The focus for this year’s Food Revolution Day was about sharing the power of cooking, the benefits of cooking from scratch and, ultimately showing people that changing our food choices can make us both healthier and happier. Instead of one official recipe as there has been in years past, this year, we had a set of 10 recipes chosen by Jamie Oliver that he deems the “Starter Pack of Cooking”. Each recipe covers a different skill and technique that can give anyone the confidence to cook good, real, healthy meals for themselves and their families, for now and the future. Jamie has spoken about the idea of ten recipes to save your life since his TED talk in 2010. This year, I’ve been sharing my own twist on Jamie’s recipes, showcased along with nine other Ambassador’s ideas over on JamieOliver.Com. You can see previous posts here.
For this month’s Food Revolution Recipe Twist, where we were tasked with tweaking Jamie’s Veggie Lamb and Chickpea Curry. I love a good curry – especially at the moment, I’m craving food that is very different from the recipes I’m working on for my cookbook – it’s nice to offset the French food with a little spice every now and then! I’m also trying hard to make sure I eat my veggies so when I saw this recipe I knew I wanted to make a vegetarian version. This particular iteration came about based on what I had on hand one weekend – fresh mushrooms and spinach and chickpeas (which I always have in my pantry) and it made for a fine combination. I added some tinned tomatoes and a “go to” curry paste (nice to make one fresh from time to time, though you can use a jarred version if time is tight) for a quick, tasty weeknight meal that tastes even better the next day for lunch.
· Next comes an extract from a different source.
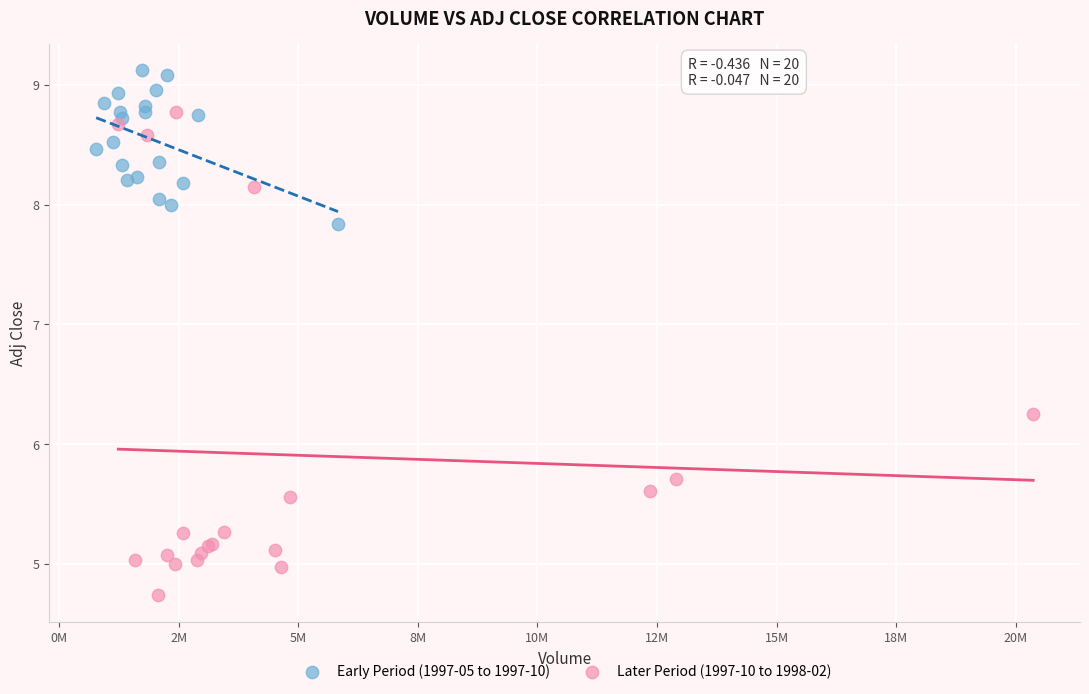

Which series reaches the maximum Y coordinate?

Early Period (1997-05 to 1997-10)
My kinda double value meal!
Chickpea, mushroom and spinach curry
A quick weeknight curry with tons of flavour!
For the curry paste
- 1 teaspoon cumin seeds
- 1 teaspoon coriander seeds
- 2 cloves of garlic, roughly chopped
- 2 tablespoons chopped fresh ginger
- 1 tablespoon turmeric
- 2 teaspoons chili flakes (for a more intense heat, you can add more of the chili flakes or else use chili powder or cayenne)
- 2 teaspoons garam masala powder
- 1 tablespoon vegetable oil
- 2 tablespoons tomato paste
For the curry
- 1 tablespoon vegetable oil
- 1 medium onion, finely diced
- 1/3 cup curry paste
- 200g fresh white button mushrooms - make sure they are evenly chopped
- 1 x 796ml can (approx 21/2 cups) diced tomatoes
- 1 x 540ml can chickpeas (drained)
- 250mls (1 cup) water or coconut milk
- 1/2 cup roughly chopped cilantro
- 2-3 generous handfuls baby spinach
- salt and pepper, to taste
- chopped cashews and extra fresh chopped cilantro to garnish
- For the curry paste:
- Heat a small frying pan over medium-high heat and add the cumin and coriander seeds.
- Toast the seeds for a few minutes until the smell becomes more intense, making sure to watch they don’t burn.
- Grind the toasted spices to a fine powder using a mortar and pestle or a spice grinder.
- In the bowl of a mini food processor, add the toasted spice powder to the remaining ingredients for the paste and process until smooth.
- You may need to stop and push the mixture down with a rubber spatula a few times to make sure all the ingredients are incorporated and well combined.
- For the curry:
- In a large saucepan, heat 1 tablespoon oil over medium-high heat and gently sauté the onion until soft and translucent.
- Add the curry paste and sauté until the onions are completely coated with the paste.
- Add mushrooms and tomatoes.
- Reduce heat to medium and cover.
- Cook for about 10 minutes or until the mushrooms are starting to soften.
- Add the chickpeas, water or coconut milk, cilantro and spinach and continue to simmer over low heat, uncovered, stirring occasionally for 15-20 minutes.
- Season with salt and pepper.
- Serve on white rice, garnishing with the chopped cilantro and cashews.
What about you – what’s your favourite curry?